King left the second floor for a nap and returned an hour or so before sunrise. He examined a large African American man in a green-and-blue patterned hospital gown, lying unmoving in the lobby. King pronounced him dead and documented this on a page of his medical chart.
The man, in his early sixties, had a close-cropped beard and mustache and a history of heart disease. He had come to the hospital with symptoms of pneumonia as the storm approached. His wife had accompanied him, but like some other patients’ family members was separated and escorted away to the boat line by armed security guards after he was carried down to the second floor. Now, with the help of the family members of staff, King lifted his body and carried it into the chapel.
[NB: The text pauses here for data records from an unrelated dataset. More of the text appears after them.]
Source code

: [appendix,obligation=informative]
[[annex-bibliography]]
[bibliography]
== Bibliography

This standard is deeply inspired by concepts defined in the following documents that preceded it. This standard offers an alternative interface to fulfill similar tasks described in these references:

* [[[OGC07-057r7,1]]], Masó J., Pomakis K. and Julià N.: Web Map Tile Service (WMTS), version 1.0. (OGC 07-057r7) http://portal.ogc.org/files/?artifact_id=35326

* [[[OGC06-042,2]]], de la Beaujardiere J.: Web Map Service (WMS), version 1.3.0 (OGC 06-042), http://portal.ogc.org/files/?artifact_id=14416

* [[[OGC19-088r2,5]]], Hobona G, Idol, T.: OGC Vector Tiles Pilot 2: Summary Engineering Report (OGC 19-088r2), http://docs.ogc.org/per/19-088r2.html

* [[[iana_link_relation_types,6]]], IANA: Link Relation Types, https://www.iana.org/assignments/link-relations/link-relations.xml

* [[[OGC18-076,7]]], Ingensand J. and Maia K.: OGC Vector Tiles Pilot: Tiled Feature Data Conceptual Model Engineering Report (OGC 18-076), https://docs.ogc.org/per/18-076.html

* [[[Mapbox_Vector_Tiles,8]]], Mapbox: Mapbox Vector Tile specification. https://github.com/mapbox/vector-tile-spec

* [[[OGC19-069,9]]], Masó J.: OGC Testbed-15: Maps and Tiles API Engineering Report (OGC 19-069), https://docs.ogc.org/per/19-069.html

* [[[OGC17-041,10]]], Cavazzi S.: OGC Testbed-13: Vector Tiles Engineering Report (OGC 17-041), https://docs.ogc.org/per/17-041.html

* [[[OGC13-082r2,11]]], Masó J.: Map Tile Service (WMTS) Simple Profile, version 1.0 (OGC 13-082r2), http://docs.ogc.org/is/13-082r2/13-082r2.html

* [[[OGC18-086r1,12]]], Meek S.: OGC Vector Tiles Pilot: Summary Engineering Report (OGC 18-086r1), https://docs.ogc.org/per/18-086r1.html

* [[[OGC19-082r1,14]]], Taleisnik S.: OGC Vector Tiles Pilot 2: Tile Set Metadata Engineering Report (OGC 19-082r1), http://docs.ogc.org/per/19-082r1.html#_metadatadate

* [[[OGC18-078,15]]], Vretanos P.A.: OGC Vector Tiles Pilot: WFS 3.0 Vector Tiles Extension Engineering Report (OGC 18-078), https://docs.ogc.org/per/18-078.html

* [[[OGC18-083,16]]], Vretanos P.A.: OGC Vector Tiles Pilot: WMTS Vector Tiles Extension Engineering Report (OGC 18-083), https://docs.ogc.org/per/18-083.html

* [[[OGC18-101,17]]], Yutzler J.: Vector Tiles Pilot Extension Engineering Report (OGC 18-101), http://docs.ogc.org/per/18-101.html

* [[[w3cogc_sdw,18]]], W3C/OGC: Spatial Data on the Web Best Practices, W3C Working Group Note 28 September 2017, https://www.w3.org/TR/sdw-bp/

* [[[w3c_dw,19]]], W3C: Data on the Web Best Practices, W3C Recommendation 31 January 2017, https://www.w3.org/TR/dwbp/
A nurse had earlier coaxed Father John Marse to an empty cot on the first floor, telling him it had his name on it and ordering him to rest. Standing in for him in the chapel, the nurse chanted a Hail Mary, Our Father, and Glory Be over the dead. King counted five other bodies arrayed before the altar.
EARLY IN THE MORNING on Thursday, September 1—seventy-two hours after the hurricane struck—a small group of doctors gathered in a radiology suite on the second floor. Surgery chief John Walsh described the scene he had witnessed in the lobby overnight. How rough the night had been for staff who had stayed awake to care for patients. Many were demoralized and some complained that one physician was being obnoxious and upsetting them.
The doctors at the meeting were unhappy that hospital leaders had turned down the chance to continue the helicopter rescue on Tuesday night into Wednesday morning. Few patients—unlike family members, other visitors, and staff—had departed Memorial since then. Prospects for a prompt, government-organized rescue appeared dim. The helicopters organized by Tenet, if they came, might not effect a quick rescue.